§ **Excerpt provided**:
═══

Dr. Gervers passed away suddenly in the summer of 1979 shortly after the arrival of the second collection at the ROM. However, at the time in question, she was the Associate Curator of the Textiles Department at the ROM. She had her doctorate in medieval art and architecture and specialized in antique Islamic and Coptic textiles from Tiraz.
Any witness on this aspect of the trial who had come into contact with Dr. Gervers was unrestrained in their praise of this woman's qualities and of her devotion to the Royal Ontario Museum. On all accounts, she was a spectacular person who combined the best of education, skill and personal determination to bring world class collections to the museum. Indeed, there is documentary evidence that before she had been able to secure an investor for the transactions in issue here, she made a personal offer to sacrifice her own part-time income for the purpose of financing the acquisitions. It is absolutely beyond question that she was the driving force behind acquiring the collections and all other parties played their part at her request.
During the 1960s and 1970s the museum had acquired a limited number of antique Islamic textiles from a Michel Abemayor in New York. Mr. Ab- emayor's family had been collecting Islamic textiles for three generations and he himself was a dealer and collector of such items. Late in 1975 during a visit to New York, Dr. Gervers visited Mr. Abemayor's office to explore the possibility of acquiring more pieces for the museum. It was learned that Mr. Abemayor had recently passed away and that his widow could be contacted for information about antique textiles. In the spring of 1976, Dr. Gervers saw the collection of the textiles in question and was very excited about the quality of the pieces, as well as the size, some 1,178 Islamic textiles dating back to the middle ages. It was her opinion that there was no comparable collection in a public institution in North America at that time. Upon return to the ROM the possibility of acquiring the whole collection was discussed, though it was immediately clear that the museum did not have the necessary funds for a purchase, especially since it was already involved in a major fund- raising project to finance expansion and renovation. It was agreed that a donor would have to be found if Mrs. Abemayor agreed to sell the collection.

═══

§ **Extracted material**:
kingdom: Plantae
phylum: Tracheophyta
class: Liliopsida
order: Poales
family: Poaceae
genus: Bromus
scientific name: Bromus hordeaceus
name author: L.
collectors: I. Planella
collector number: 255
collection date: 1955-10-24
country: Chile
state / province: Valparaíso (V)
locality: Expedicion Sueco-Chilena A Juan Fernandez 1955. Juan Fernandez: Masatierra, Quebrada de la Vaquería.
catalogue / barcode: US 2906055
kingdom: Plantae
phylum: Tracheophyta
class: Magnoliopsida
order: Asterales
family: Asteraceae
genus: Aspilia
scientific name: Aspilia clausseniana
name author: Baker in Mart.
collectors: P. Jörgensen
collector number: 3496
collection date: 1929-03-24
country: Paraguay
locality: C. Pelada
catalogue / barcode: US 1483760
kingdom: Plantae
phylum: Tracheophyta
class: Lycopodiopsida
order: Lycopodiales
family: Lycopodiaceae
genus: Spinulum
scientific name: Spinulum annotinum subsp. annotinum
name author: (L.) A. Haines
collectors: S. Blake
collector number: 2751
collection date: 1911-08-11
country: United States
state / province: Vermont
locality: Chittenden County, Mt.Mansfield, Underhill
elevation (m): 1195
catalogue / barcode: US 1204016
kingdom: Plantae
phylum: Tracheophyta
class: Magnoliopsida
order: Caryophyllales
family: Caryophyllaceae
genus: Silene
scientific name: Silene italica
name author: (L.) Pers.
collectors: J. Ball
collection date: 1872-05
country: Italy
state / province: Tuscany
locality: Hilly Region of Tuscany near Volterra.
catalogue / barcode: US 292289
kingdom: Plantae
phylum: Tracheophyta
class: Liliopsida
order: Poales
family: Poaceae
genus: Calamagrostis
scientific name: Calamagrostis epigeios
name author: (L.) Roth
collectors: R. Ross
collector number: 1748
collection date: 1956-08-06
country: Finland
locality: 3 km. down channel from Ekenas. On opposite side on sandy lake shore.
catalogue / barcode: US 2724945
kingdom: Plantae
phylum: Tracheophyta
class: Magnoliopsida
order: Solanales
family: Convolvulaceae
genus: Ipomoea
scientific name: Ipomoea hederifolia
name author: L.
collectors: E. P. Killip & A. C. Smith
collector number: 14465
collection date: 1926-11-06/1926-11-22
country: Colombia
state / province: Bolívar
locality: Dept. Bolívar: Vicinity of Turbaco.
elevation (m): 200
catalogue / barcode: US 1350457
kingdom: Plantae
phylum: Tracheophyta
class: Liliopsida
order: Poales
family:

═══

§ **To be done**:
1 > Using the excerpt about the textile acquisition, explain why the museum decided a donor would have to be found for the collection.
2 > The excerpt about the textile acquisition says Dr. Gervers combined the best of several qualities. List those qualities.

§ **Responses by task**:
1 > The museum lacked the funds to buy the whole collection. It was also already involved in a major fund-raising project to finance expansion and renovation.

2 > Education, skill, and personal determination.